There are few things that get me as riled up as Charles Plosser flapping his gums about the certain peril of the printing press. But I think this article on comparing Angela Merkel to Catherine the Great comes pretty close, particularly when it tries to explain Mrs. Merkel’s oh so charming hesitance to push for sanctions against Russia for Putin’s land grab in Ukraine. According to the story, both Merkel and Putin have their roots in East Germany where she came of age as Putin served as a KGB official. But now they are all grown up and mature in their leadership roles. Or at least one would think. Only there’s a catch – Merkel can only afford principles when no money is involved.

Truth be told, the article that romanticizes Merkel’s and Putin’s East German ties made me vomit in my mouth and reminded me of “’Czechoslovakia ’tis but a small, far away country of which we know little about.”

There is something terribly wrong when an elected legislature can be taken over by force and a puppet prime minister appointed who subsequently appeals to his benefactor for military assistance and the “democratic” near West looks away, appearing as though it can’t afford principles.

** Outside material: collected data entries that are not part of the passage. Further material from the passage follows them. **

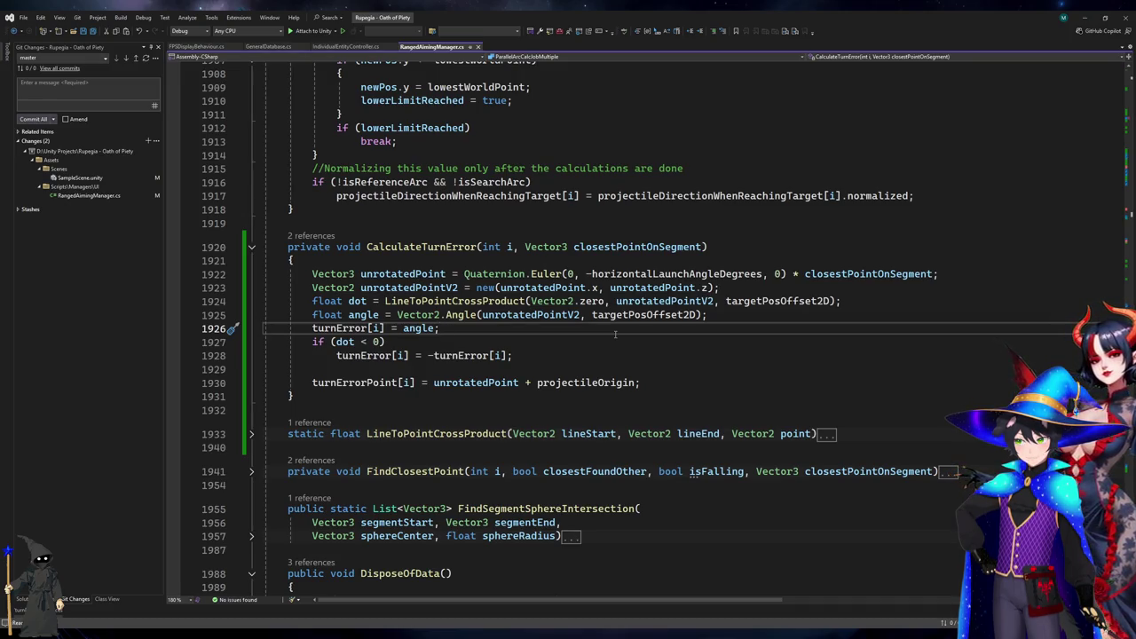
Add Debug.Log(unrotatedPointV2 + " - " + targetPosOffset2D + " - " + dot + " - " + angle); below line 1928.
key("Down")
key("Down")
key("End")
key("Return")
key("Return")
type("Debug.Lo")
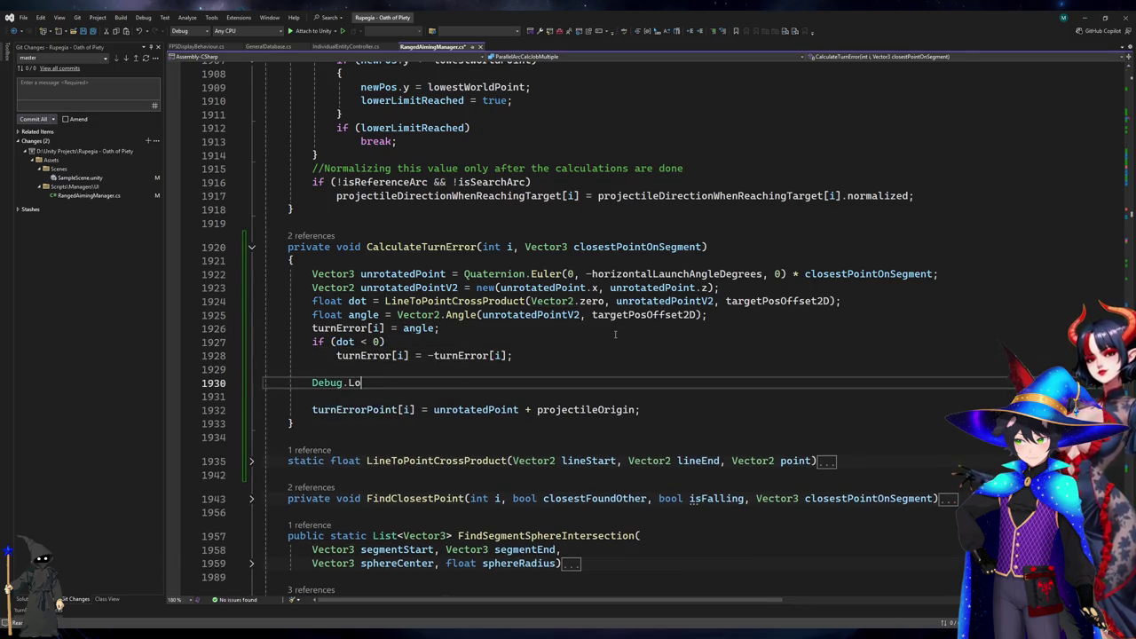
type("g(unro")
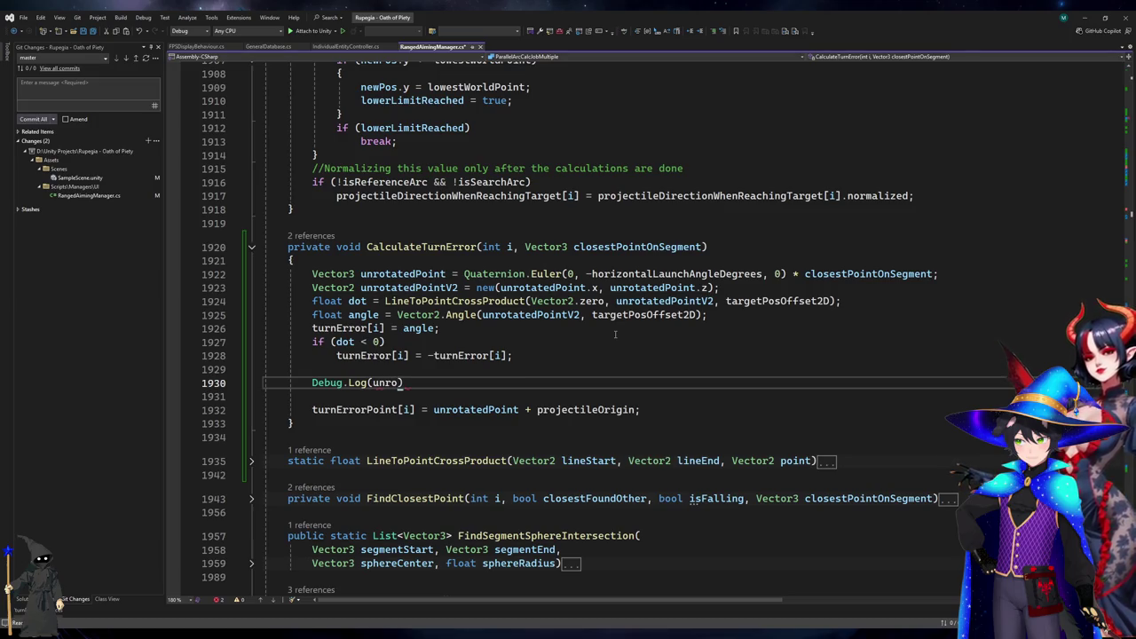
key("Tab")
type("+\" - \"")
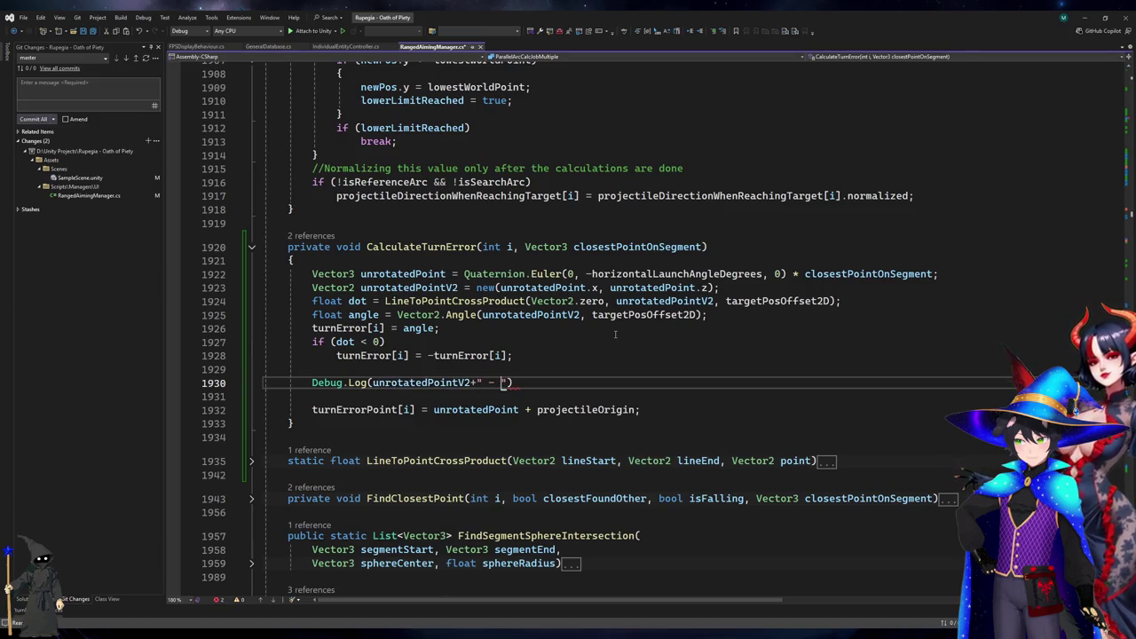
type("+")
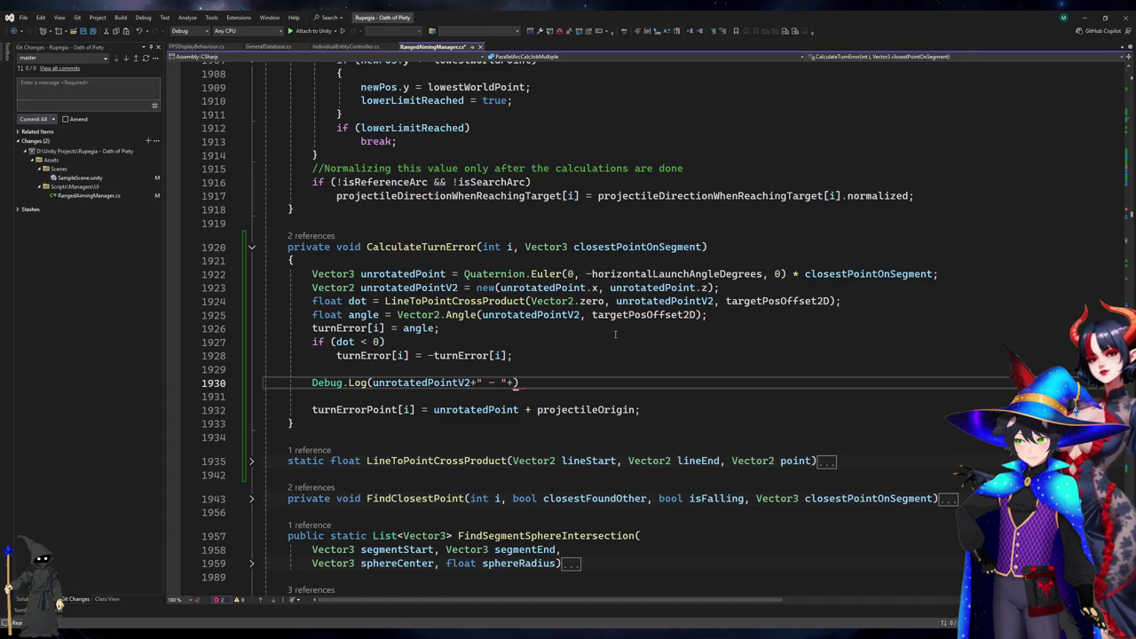
type("targe")
key("Tab")
type("+ \"")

It’s just a thought, but maybe if Germany weren’t insistent on economic depression as a monetary policy choice, perhaps principles would be a bit more affordable. Having a weak economic position, though the least dirty shirt in the EZ, does tend to present a bit of a national security issue – or at least makes it difficult to stand up for what I am sure we all know is right.

History doesn’t repeat itself, but it does rhyme; and to make no mistake, Putin taking over Crimea is a German national security issue. During the tail-end of the Great Depression it started off small; and when nobody did anything other than decry the military land grabs that started with Czechoslovakia and Poland, it mushroomed and ushered in a world war.

Putin isn’t getting any younger and I truly doubt that he has any particular feelings of camaraderie with Merkel, no matter how Bloomberg would like to spin it. Merkel is playing a dangerous game with a situation that needs to be nipped in the bud; and I fear the possibility that she’s going to find out how little doing something about it now will cost compared to when it becomes a much bigger problem.